— YOUR TASK —
How many lines in the records below contain the word "eventos"? Answer with the number alone.

— DATA SHOWN —
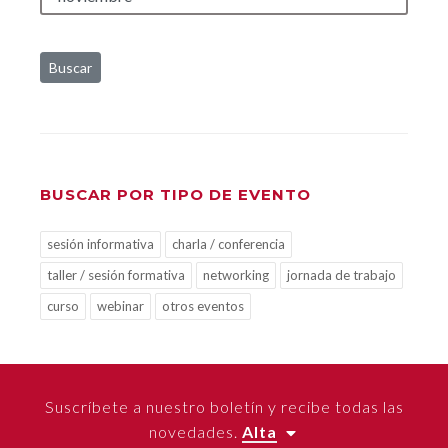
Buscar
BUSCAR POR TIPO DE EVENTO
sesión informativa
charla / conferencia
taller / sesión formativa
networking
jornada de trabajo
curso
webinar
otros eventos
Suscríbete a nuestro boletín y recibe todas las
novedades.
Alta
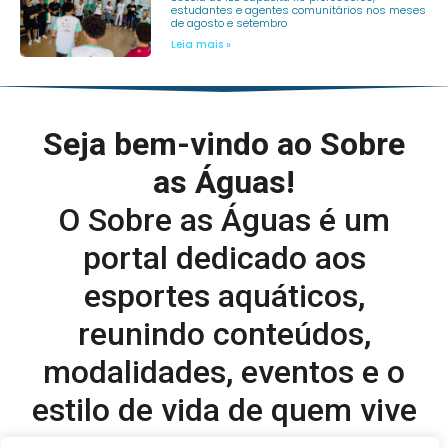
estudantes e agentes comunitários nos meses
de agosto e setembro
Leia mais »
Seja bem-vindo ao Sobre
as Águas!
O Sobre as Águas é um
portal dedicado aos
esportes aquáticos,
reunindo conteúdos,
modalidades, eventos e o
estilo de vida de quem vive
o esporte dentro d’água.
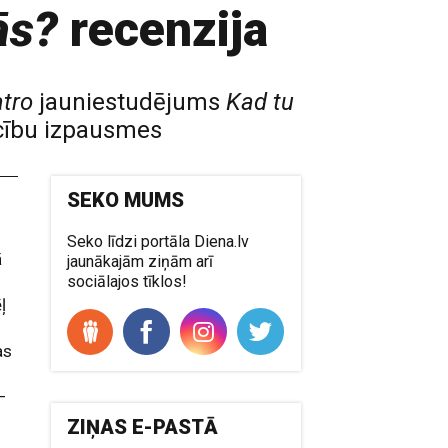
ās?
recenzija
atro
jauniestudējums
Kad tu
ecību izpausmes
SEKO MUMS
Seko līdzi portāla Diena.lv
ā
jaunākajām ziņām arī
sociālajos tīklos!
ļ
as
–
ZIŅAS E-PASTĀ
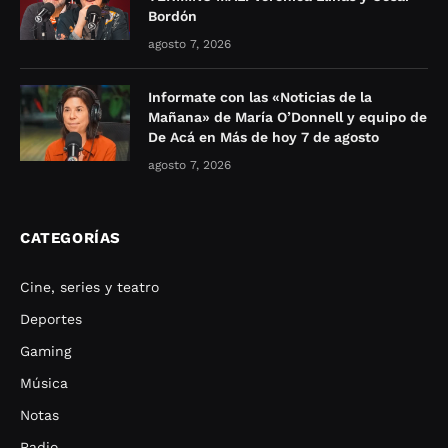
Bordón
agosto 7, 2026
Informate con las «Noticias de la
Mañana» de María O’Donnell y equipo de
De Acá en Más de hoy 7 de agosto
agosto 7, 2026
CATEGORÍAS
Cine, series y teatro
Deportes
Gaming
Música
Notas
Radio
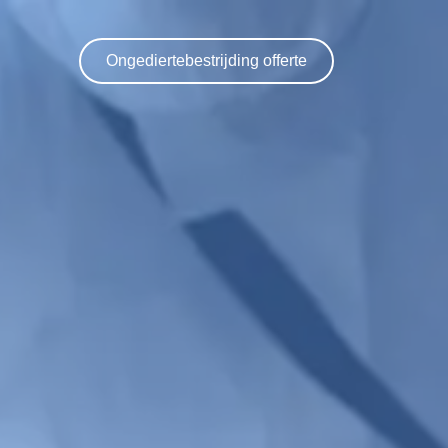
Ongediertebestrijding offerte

— WORKED SOLUTION —
2